The Fall (1956) by Albert Camus, translated by Robin Buss

A year of Rob Doyle’s favourite books

French writer Albert Camus (1913-1960) As a novelist, Camus was an ideas man. Photograph: Hulton archive

Rereading the last novel Albert Camus published in his lifetime, I am left with two thoughts: first, that it’s still excellent, and second, that I’m glad I encountered it when I did, namely during adolescence.
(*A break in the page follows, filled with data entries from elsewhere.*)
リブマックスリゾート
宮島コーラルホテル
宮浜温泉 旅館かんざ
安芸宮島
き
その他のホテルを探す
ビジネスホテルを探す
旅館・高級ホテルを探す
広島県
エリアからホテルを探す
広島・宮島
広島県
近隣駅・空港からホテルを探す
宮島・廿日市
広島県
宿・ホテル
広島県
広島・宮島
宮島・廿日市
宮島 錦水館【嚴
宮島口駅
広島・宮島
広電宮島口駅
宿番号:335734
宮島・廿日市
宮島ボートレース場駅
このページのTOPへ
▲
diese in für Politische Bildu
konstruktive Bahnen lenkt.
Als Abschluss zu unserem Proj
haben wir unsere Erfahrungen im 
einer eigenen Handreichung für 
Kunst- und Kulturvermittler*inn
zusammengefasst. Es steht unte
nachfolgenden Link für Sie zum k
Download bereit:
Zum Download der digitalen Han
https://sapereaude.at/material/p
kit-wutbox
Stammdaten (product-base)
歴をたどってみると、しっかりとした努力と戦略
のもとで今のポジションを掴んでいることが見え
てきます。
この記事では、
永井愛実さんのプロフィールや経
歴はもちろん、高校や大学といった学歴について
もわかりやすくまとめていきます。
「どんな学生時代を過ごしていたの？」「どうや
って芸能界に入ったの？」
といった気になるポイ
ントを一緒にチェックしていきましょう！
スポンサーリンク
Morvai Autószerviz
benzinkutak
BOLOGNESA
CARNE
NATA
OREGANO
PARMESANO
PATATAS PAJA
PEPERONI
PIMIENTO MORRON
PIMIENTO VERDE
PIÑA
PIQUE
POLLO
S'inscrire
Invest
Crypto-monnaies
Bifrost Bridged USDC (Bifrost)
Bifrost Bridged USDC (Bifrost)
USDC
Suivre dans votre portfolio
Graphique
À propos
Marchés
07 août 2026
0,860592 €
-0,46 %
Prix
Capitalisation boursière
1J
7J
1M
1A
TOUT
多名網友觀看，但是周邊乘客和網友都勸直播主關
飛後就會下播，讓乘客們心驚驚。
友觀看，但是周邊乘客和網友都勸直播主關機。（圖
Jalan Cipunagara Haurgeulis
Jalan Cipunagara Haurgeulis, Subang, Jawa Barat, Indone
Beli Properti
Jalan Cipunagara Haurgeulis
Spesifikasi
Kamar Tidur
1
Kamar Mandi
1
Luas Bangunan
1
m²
It’s hard to imagine The Fall having the impact on someone in their 30s that it can on a teenager. Regarded from the 21st century, existentialism, with its trench-coated, smoke-veiled fixation on cosmic indifference, seems like the troubled adolescence of humankind: it was a phase we were going through. As a novelist, Camus was an ideas man, and the main idea driving The Fall – that altruism is covert self-gratification, while charm, social success, and sexual conquest belie a will to absolute dominion – stops feeling like news around age 20.

The Fall is set in Amsterdam, whose concentric canals remind the cultivated, loquacious, 40-year-old narrator, Jean-Baptiste Clamence, of the circles of hell. In a seedy sailors’ bar, he recounts his story to an unseen listener: how he attained a pinnacle of worldly success as a well-known lawyer in Paris, admiring his reflection in the gratitude of downtrodden clients who he served pro bono, not to mention in the submissive bodies and adoring smiles of the women he collected like medals. After a sinister confrontation with his own cowardice on the banks of the Seine, however, Clamence’s glowing self-appraisal begins to crumble: a strange disembodied laughter pursues him through the Paris streets. And so it is that he winds up in a dim Amsterdam bar, recasting himself as a “judge-penitent” who seduces unsuspecting listeners with his self-damning monologue, but only to force an equally nasty self-confrontation in the other, thereby affirming his own dominance.

Camus undoubtedly put a lot of himself into Clamence – his glory, his supreme self-confidence, his attractiveness. Clamence’s epigrammatic discourse on the despotic psychology of the womaniser is thus extra disquieting: “I loved women – which amounts to saying that I never loved any one of them.”